The human brain has been thought of as made up of three layers that have been laid down as the human brain evolved over millions of years.(The triune brain theory of Paul MacLean –perhaps a kind of psycho/physiological variant of Freuds id, ego and super ego). The most recent, the neocortex emerged with primates.The neocortex is responsible for language, abstract thought and imagination with infinite learning capabilities. The second is the limbic that emerged with the early mammals.The limbic is responsible for our emotions and value judgements (based on previous experience) of agreeable and disagreeable experiences. The oldest part of the brain is the reptilian. This is responsible for breathing, heart rate and other basic functions.
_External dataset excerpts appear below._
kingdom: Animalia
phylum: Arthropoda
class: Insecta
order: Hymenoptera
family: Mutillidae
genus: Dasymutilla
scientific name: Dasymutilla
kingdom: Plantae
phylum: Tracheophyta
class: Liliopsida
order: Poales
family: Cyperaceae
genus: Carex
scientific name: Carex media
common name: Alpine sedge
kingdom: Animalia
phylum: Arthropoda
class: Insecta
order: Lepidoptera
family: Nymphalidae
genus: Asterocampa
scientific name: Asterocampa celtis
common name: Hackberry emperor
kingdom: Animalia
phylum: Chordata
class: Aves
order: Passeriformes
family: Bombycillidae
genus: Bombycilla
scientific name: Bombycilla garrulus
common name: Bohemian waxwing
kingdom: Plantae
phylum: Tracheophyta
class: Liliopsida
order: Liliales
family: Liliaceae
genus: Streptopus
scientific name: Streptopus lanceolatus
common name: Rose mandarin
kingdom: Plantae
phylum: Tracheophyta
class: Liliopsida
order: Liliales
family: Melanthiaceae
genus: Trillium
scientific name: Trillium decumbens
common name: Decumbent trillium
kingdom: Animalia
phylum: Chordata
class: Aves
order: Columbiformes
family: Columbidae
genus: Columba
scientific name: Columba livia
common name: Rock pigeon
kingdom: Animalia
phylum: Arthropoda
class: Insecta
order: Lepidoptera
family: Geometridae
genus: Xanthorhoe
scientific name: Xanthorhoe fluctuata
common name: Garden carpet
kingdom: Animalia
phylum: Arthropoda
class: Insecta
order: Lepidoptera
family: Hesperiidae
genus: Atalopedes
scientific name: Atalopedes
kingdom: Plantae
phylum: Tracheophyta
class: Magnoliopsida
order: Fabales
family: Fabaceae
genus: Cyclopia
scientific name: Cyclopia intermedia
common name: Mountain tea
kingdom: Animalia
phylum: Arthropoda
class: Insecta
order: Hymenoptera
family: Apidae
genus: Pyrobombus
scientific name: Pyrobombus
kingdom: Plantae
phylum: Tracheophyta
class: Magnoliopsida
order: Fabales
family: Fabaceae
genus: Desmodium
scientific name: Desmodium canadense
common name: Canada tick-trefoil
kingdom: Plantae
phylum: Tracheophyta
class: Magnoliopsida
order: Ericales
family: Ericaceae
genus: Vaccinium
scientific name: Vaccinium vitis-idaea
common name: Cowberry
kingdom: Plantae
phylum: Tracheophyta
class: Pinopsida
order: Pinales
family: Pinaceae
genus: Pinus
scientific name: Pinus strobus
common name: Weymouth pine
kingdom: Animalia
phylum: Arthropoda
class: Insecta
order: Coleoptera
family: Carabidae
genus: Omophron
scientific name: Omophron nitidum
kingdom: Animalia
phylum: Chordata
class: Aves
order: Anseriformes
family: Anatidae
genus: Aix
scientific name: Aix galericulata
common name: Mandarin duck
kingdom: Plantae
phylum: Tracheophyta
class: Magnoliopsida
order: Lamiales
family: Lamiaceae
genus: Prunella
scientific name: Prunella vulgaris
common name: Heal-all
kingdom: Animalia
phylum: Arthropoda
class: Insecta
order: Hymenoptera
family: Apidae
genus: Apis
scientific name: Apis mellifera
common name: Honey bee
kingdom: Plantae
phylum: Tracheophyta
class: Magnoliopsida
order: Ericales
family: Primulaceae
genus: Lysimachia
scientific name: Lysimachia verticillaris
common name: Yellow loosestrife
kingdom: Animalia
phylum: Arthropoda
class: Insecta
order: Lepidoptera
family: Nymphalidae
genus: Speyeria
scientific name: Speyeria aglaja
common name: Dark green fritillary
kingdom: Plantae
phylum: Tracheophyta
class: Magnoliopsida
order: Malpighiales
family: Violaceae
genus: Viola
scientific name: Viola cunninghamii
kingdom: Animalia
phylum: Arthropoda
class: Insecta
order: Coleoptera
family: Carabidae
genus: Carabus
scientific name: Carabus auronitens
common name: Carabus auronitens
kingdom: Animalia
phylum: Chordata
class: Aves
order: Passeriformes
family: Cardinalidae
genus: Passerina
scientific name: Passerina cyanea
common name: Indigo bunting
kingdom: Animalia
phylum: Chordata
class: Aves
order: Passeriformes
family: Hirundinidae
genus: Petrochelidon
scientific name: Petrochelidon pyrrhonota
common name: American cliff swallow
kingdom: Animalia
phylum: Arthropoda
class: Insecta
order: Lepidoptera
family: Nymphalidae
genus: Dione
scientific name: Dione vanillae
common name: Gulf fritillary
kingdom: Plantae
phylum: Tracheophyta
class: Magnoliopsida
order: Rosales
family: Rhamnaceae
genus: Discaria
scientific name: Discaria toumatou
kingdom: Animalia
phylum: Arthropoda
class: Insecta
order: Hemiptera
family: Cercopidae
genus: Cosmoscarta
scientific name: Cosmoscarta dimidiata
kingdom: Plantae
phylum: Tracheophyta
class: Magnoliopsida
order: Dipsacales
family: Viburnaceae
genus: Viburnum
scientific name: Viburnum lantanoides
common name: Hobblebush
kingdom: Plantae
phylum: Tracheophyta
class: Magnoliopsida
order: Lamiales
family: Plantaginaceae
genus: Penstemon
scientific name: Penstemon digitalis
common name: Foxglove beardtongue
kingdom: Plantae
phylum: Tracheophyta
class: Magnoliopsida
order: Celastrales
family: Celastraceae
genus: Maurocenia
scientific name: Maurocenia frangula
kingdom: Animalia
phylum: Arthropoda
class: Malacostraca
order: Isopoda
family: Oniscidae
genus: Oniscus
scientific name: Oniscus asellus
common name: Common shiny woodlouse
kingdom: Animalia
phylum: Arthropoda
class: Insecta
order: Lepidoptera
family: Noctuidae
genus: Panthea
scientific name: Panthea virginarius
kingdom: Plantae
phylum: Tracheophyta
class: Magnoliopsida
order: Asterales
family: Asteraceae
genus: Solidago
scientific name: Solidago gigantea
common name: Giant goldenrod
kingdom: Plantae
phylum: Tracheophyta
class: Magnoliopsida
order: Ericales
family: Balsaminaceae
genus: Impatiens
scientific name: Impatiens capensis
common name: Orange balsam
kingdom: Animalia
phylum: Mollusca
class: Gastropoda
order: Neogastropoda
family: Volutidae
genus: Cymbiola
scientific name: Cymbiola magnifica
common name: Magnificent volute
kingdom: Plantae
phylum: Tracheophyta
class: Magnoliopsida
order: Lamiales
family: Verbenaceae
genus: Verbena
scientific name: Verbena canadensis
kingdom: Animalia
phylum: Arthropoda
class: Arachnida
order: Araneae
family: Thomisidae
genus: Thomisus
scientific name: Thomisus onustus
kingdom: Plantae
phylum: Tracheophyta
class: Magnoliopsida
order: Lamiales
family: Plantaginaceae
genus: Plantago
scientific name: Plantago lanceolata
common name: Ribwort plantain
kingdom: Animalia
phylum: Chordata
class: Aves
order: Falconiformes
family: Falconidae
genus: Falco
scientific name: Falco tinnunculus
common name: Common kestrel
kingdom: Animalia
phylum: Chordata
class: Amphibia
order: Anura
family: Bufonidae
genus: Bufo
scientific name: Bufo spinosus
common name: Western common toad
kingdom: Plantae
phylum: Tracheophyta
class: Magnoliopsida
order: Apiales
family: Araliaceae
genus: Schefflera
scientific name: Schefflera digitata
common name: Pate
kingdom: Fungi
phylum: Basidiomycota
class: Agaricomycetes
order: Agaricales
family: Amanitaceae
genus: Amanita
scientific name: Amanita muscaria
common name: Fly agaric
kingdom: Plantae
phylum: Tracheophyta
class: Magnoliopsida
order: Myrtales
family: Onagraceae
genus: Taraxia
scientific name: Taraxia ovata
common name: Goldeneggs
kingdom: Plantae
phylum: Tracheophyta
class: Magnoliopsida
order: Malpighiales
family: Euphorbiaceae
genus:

I believe that when people first look at a work of visual art it by-passes the most sophisticated part of the brain the neocortex and reaches the limbic and reptilian parts of the brain. This explains its effect on people in its depth and intensity of like/dislike and how for some people the value judgements they make about visual art and how rigid these judgements can be. No amount of “reason” can change some peoples’ mind about “modern art” for example. It also explains why so much of the writing about visual art is unconvincing once it is described in words ,particularly when the words are lists of superlatives, or any real insight is avoided by writing about the artists’ life struggle/biography This is also why labels are needed in art criticism/history, “mannerism”, ”baroque”, “classicism”, “Impressionism” “Hellenism” “ modernism” and the rest. All of these labels are substitutes for any meaningful dialogue about works of visual art. This kind of approach also fosters the disdain of the “modern” for the “conventional past”
For an aspiring visual artist most of the writing on visual art is useless or worse, a kind of red herring. I have read thousands perhaps hundreds of thousands of words about visual art and very few have given a useful insight into the problems and processes of visual art. What can be done ? I believe the first thing that readers of writers on visual art must realise is that not many visual art writers have actually produced visual art. They are literary people. Second that visual artists of whatever period are faced with more or less the same problems, the shaping of a medium into a visual experience. Our job as producers of visual art is to LOOK. That is; NOT to ”be moved”, or to “draw on our stock of historical classifications” etc.